__What you will do__. Reproduce every item below word for word, leaving out the pictures.

Stored records:
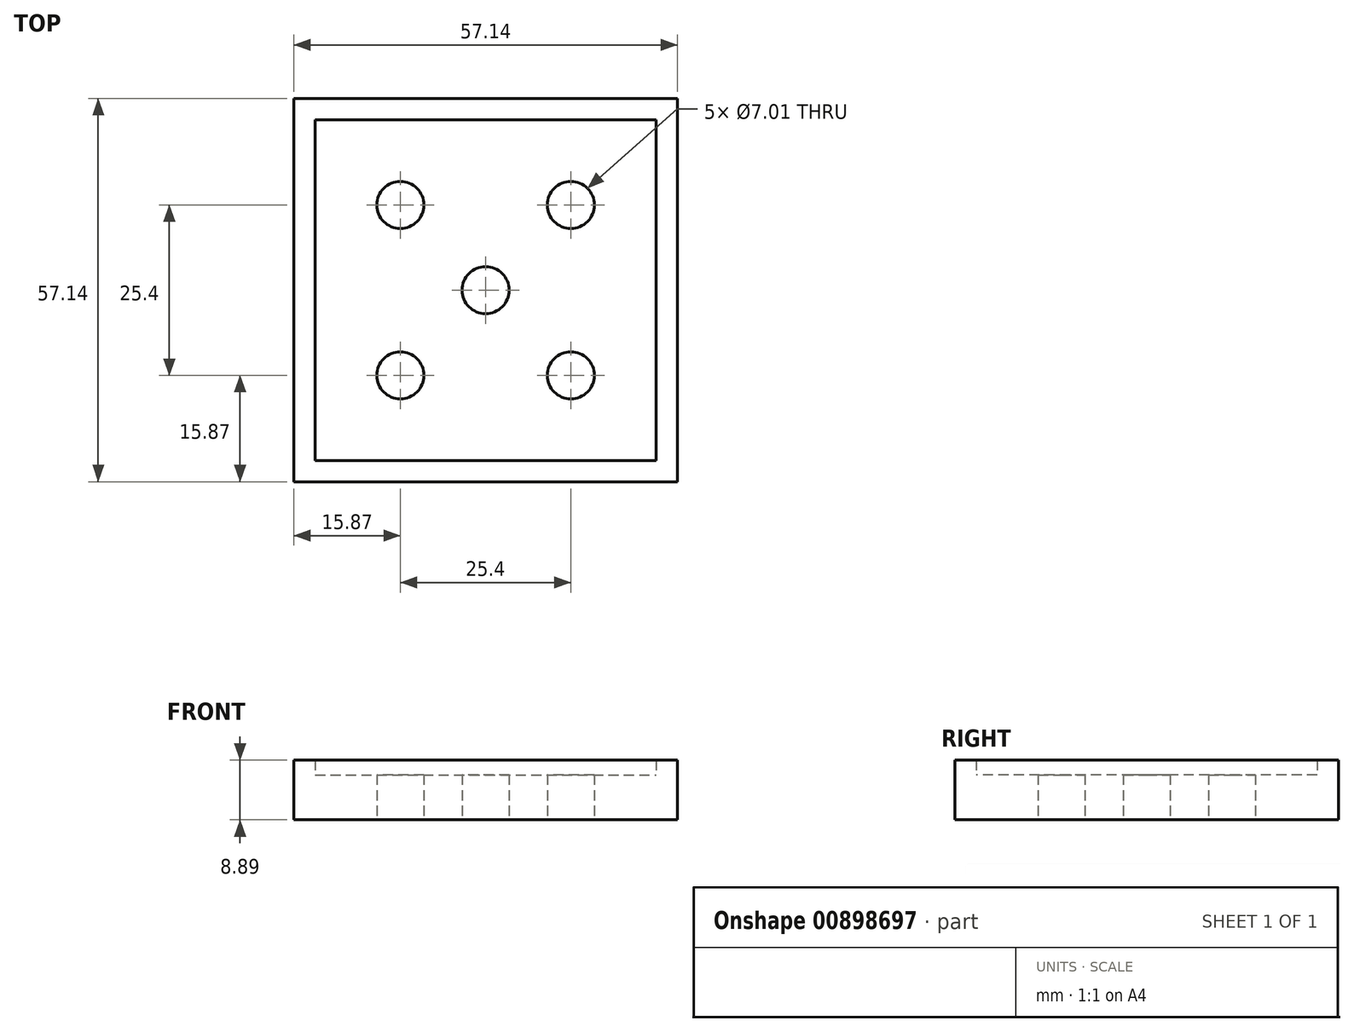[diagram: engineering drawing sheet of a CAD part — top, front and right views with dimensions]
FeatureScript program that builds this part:
annotation { "Feature Type Name" : "Feature", "Feature Type Description" : "" }
export const myFeature = defineFeature(function(context is Context, id is Id, definition is map)
    precondition{}
    {
        {
            var Q0;
            Q0=qCreatedBy(makeId("Top.planeOp"),FACE);
            var sketch = newSketch(context, id + "F0", { "sketchPlane" : qUnion([Q0])});
            skLineSegment(sketch, "E0.bottom", {"start": v(-28.58, 28.58) * mm, "end": v(28.58, 28.58) * mm});
            skLineSegment(sketch, "E0.top", {"start": v(-28.58, -28.58) * mm, "end": v(28.58, -28.58) * mm});
            skLineSegment(sketch, "E0.left", {"start": v(-28.58, 28.58) * mm, "end": v(-28.58, -28.58) * mm});
            skLineSegment(sketch, "E0.right", {"start": v(28.57, 28.58) * mm, "end": v(28.58, -28.57) * mm});
            skLineSegment(sketch, "E1", {"start": v(-28.58, 0) * mm, "end": v(28.58, 0) * mm, "construction": true});
            skLineSegment(sketch, "E2", {"start": v(0, 28.58) * mm, "end": v(0, -28.58) * mm, "construction": true});
            skLineSegment(sketch, "E3.0", {"start": v(-25.4, 25.4) * mm, "end": v(-25.4, -25.4) * mm});
            skLineSegment(sketch, "E3.1", {"start": v(-25.4, 25.4) * mm, "end": v(25.4, 25.4) * mm});
            skLineSegment(sketch, "E3.2", {"start": v(25.4, 25.4) * mm, "end": v(25.4, -25.4) * mm});
            skLineSegment(sketch, "E3.3", {"start": v(-25.4, -25.4) * mm, "end": v(25.4, -25.4) * mm});
            skCircle(sketch, "E4", {"center": v(0, 0) * mm, "radius": 3.5 * mm});
            skCircle(sketch, "E5", {"center": v(-12.7, -12.7) * mm, "radius": 3.5 * mm});
            skCircle(sketch, "E6.0.1.0", {"center": v(-12.7, 12.7) * mm, "radius": 3.5 * mm});
            skCircle(sketch, "E6.1.0.0", {"center": v(12.7, -12.7) * mm, "radius": 3.5 * mm});
            skCircle(sketch, "E6.1.1.0", {"center": v(12.7, 12.7) * mm, "radius": 3.5 * mm});
            skLineSegment(sketch, "E6.direction1", {"start": v(-12.7, -12.7) * mm, "end": v(12.7, -12.7) * mm, "construction": true});
            skLineSegment(sketch, "E6.direction2", {"start": v(-12.7, -12.7) * mm, "end": v(-12.7, 12.7) * mm, "construction": true});
            skSolve(sketch);
        }
        {
            var Q0;
            Q0=makeQuery(id+"F0.imprint","IMPRINT",FACE,{"disambiguationData":[TD([[makeQuery(id+"F0.imprint","IMPRINT",EDGE,{"derivedFrom":sQuery(id+"F0.wireOp",EDGE,"E3.0")}),1.0]])]});
            extrude(context, id + "F1", {"entities" : qUnion([Q0]), "depth" : 6.7 * mm, "offsetDistance" : 25.4 * mm});
        }
        {
            var Q0;
            Q0=makeQuery(id+"F0.imprint","IMPRINT",FACE,{"disambiguationData":[TD([[makeQuery(id+"F0.imprint","IMPRINT",EDGE,{"derivedFrom":sQuery(id+"F0.wireOp",EDGE,"E0.bottom")}),-1.0]])]});
            extrude(context, id + "F2", {"entities" : qUnion([Q0]), "operationType" : NewBodyOperationType.ADD, "depth" : 8.9 * mm, "offsetDistance" : 25.4 * mm});
        }
    });
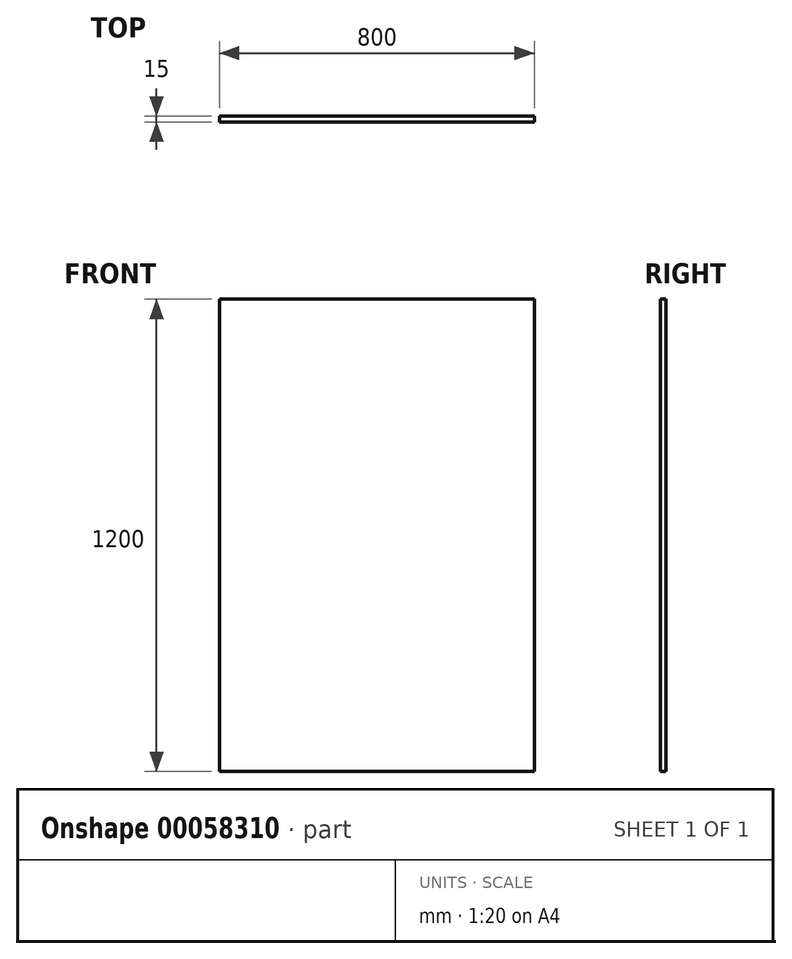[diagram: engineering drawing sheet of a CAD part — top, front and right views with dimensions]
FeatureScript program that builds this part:
annotation { "Feature Type Name" : "Feature", "Feature Type Description" : "" }
export const myFeature = defineFeature(function(context is Context, id is Id, definition is map)
    precondition{}
    {
        {
            var Q0;
            Q0=qCreatedBy(makeId("Front.planeOp"),FACE);
            var sketch = newSketch(context, id + "F0", { "sketchPlane" : qUnion([Q0])});
            skLineSegment(sketch, "E0.rect.bottom", {"start": v(400, -600) * mm, "end": v(-400, -600) * mm});
            skLineSegment(sketch, "E0.rect.top", {"start": v(400, 600) * mm, "end": v(-400, 600) * mm});
            skLineSegment(sketch, "E0.rect.left", {"start": v(400, -600) * mm, "end": v(400, 600) * mm});
            skLineSegment(sketch, "E0.rect.right", {"start": v(-400, -600) * mm, "end": v(-400, 600) * mm});
            skPoint(sketch, "E0.rect.middle", {"position": v(0, 0) * mm});
            skSolve(sketch);
        }
        {
            var Q0;
            Q0 = qSketchRegion(id + "F0", true);
            extrude(context, id + "F1", {"entities" : qUnion([Q0]), "depth" : 15 * mm});
        }
    });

__Reply to the exercise__.
[diagram: engineering drawing sheet of a CAD part — top, front and right views with dimensions]
FeatureScript program that builds this part:
annotation { "Feature Type Name" : "Feature", "Feature Type Description" : "" }
export const myFeature = defineFeature(function(context is Context, id is Id, definition is map)
    precondition{}
    {
        {
            var Q0;
            Q0=qCreatedBy(makeId("Top.planeOp"),FACE);
            var sketch = newSketch(context, id + "F0", { "sketchPlane" : qUnion([Q0])});
            skLineSegment(sketch, "E0.bottom", {"start": v(-28.58, 28.58) * mm, "end": v(28.58, 28.58) * mm});
            skLineSegment(sketch, "E0.top", {"start": v(-28.58, -28.58) * mm, "end": v(28.58, -28.58) * mm});
            skLineSegment(sketch, "E0.left", {"start": v(-28.58, 28.58) * mm, "end": v(-28.58, -28.58) * mm});
            skLineSegment(sketch, "E0.right", {"start": v(28.57, 28.58) * mm, "end": v(28.58, -28.57) * mm});
            skLineSegment(sketch, "E1", {"start": v(-28.58, 0) * mm, "end": v(28.58, 0) * mm, "construction": true});
            skLineSegment(sketch, "E2", {"start": v(0, 28.58) * mm, "end": v(0, -28.58) * mm, "construction": true});
            skLineSegment(sketch, "E3.0", {"start": v(-25.4, 25.4) * mm, "end": v(-25.4, -25.4) * mm});
            skLineSegment(sketch, "E3.1", {"start": v(-25.4, 25.4) * mm, "end": v(25.4, 25.4) * mm});
            skLineSegment(sketch, "E3.2", {"start": v(25.4, 25.4) * mm, "end": v(25.4, -25.4) * mm});
            skLineSegment(sketch, "E3.3", {"start": v(-25.4, -25.4) * mm, "end": v(25.4, -25.4) * mm});
            skCircle(sketch, "E4", {"center": v(0, 0) * mm, "radius": 3.5 * mm});
            skCircle(sketch, "E5", {"center": v(-12.7, -12.7) * mm, "radius": 3.5 * mm});
            skCircle(sketch, "E6.0.1.0", {"center": v(-12.7, 12.7) * mm, "radius": 3.5 * mm});
            skCircle(sketch, "E6.1.0.0", {"center": v(12.7, -12.7) * mm, "radius": 3.5 * mm});
            skCircle(sketch, "E6.1.1.0", {"center": v(12.7, 12.7) * mm, "radius": 3.5 * mm});
            skLineSegment(sketch, "E6.direction1", {"start": v(-12.7, -12.7) * mm, "end": v(12.7, -12.7) * mm, "construction": true});
            skLineSegment(sketch, "E6.direction2", {"start": v(-12.7, -12.7) * mm, "end": v(-12.7, 12.7) * mm, "construction": true});
            skSolve(sketch);
        }
        {
            var Q0;
            Q0=makeQuery(id+"F0.imprint","IMPRINT",FACE,{"disambiguationData":[TD([[makeQuery(id+"F0.imprint","IMPRINT",EDGE,{"derivedFrom":sQuery(id+"F0.wireOp",EDGE,"E3.0")}),1.0]])]});
            extrude(context, id + "F1", {"entities" : qUnion([Q0]), "depth" : 6.7 * mm, "offsetDistance" : 25.4 * mm});
        }
        {
            var Q0;
            Q0=makeQuery(id+"F0.imprint","IMPRINT",FACE,{"disambiguationData":[TD([[makeQuery(id+"F0.imprint","IMPRINT",EDGE,{"derivedFrom":sQuery(id+"F0.wireOp",EDGE,"E0.bottom")}),-1.0]])]});
            extrude(context, id + "F2", {"entities" : qUnion([Q0]), "operationType" : NewBodyOperationType.ADD, "depth" : 8.9 * mm, "offsetDistance" : 25.4 * mm});
        }
    });
[diagram: engineering drawing sheet of a CAD part — top, front and right views with dimensions]
FeatureScript program that builds this part:
annotation { "Feature Type Name" : "Feature", "Feature Type Description" : "" }
export const myFeature = defineFeature(function(context is Context, id is Id, definition is map)
    precondition{}
    {
        {
            var Q0;
            Q0=qCreatedBy(makeId("Front.planeOp"),FACE);
            var sketch = newSketch(context, id + "F0", { "sketchPlane" : qUnion([Q0])});
            skLineSegment(sketch, "E0.rect.bottom", {"start": v(400, -600) * mm, "end": v(-400, -600) * mm});
            skLineSegment(sketch, "E0.rect.top", {"start": v(400, 600) * mm, "end": v(-400, 600) * mm});
            skLineSegment(sketch, "E0.rect.left", {"start": v(400, -600) * mm, "end": v(400, 600) * mm});
            skLineSegment(sketch, "E0.rect.right", {"start": v(-400, -600) * mm, "end": v(-400, 600) * mm});
            skPoint(sketch, "E0.rect.middle", {"position": v(0, 0) * mm});
            skSolve(sketch);
        }
        {
            var Q0;
            Q0 = qSketchRegion(id + "F0", true);
            extrude(context, id + "F1", {"entities" : qUnion([Q0]), "depth" : 15 * mm});
        }
    });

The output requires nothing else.